Deux points déjà : si c’est ce que pensent neuf personnes sur dix, alors pourquoi ne pas accepter que c’est bien ainsi aujourd’hui ? Le peuple est, après tout, souverain non ?
Ensuite, le mariage est aussi une institution qui n’a pas toujours été aussi rigide, et dont l’un des buts fut aussi de contrôler les peuples en limitan et codifiant leur activité sexuelles; sans oublier que cette drôle d’idée d’allier l’amour et le mariage a moins d’un siècle, voir beaucoup moins dans certaines régions (sans compter les lieus où elle n’a pas encore court), et que le mariage était aussi (et surtout) prétexte à faire les arrangements entre famille, en vue de faire des enfants effectivement, enfants qui ne sont pas des enfants de l’amour mais plutôt des voeux de notaires. Il ne reste donc plus rien, même pas l’amour.

La société a-t-elle « besoin » de l’amour homosexuel, de couples homosexuels solidaires. Peut-être, mais j’en doute.

Cher Monsieur, et avec tout le respect que je vous doit, la société  a-t-elle besoin de votre avis ? Peut-être, mais j’en doute.

Question : L’Etat ne doit-il pas prendre en compte les nouvelles réalités ?
Réponse : Il y a une différence entre faire face, accompagner des réalités de familles très complexes et définir, a priori, ce que sera désormais une famille. La société n’est pas dans son rôle en encourageant la précarité.

Alors, la question étant l’acceptation de ce qui est déjà, la réponse qui parle de définir a priori est simplement hors sujet. Mais ça permet de placer le mot précarité. Les couples homosexuels sont donc précaires. Doit-on rappeler la proportion de mariages qui finit en divorce ? Mais j’imagine que là aussi, la société a eu tort de prendre en compte une réalité pour définir a priori qu’une séparation était possible.Quoi qu’il en soit c’était mieux avant !

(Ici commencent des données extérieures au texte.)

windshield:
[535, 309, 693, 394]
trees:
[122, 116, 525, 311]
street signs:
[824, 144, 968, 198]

Je vous passe les morceaux choisis sur l’adoption par les couples hétérosexuels, acceptable parce que « L’adoption est toujours une souffrance. Mais, dans le cas des couples hétérosexuels, cette souffrance est rattrapée par le fait que le couple adoptant est analogue aux parents biologiques »; ah ben oui, l’enfant a perdu ses parents, mais on lui en fournit des pareils, un peu comme ce poisson rouge qui est mort l’année dernières. Monsieur Lacroix, il faut que vous le sachiez, les enfants savent que vous avez acheté un nouveau poisson, et ils vous en voudront toute leur vie !

À plusieurs reprises j’ai lu qu’il ne fallait pas mentir au enfant, pas leur faire croire qu’ils avaient deux papas (comprendre donc deux papas biologiques). On l’a vu dans la récente et très médiatique manifestation avec un homme-oisillon aux legging lycra très discutable. Mais qui parle de mentir aux enfants ? Si un jour avec mon (hypothétique futur) mari j’ai des enfants, je ne vais pas leur faire croire une absurdité pareille ! Pourquoi pas un vieux barbu vêtu de rouge qui passe par la cheminée pendant qu’on y est ? Un enfant est biologiquement issue d’un père et d’une mère, c’est évident. Même in-vitro. Même choisi sur catalogue avec mère porteuse. Ce sont les associations « pro-famille » et l’Eglise qui parlent de mensonges, je doute que les personnes concernées aient eu un instant l’idée de cacher tout ça.

Monsieur Lacroix, si je respecte et crois comprendre ce que vous dite, je ne juge pas moins vos propos rétrogrades et, sur un certain nombre de points, contradictoires. Votre argumentation, d’un point de vue purement logique et sémantique, ne tient pas complètement la route.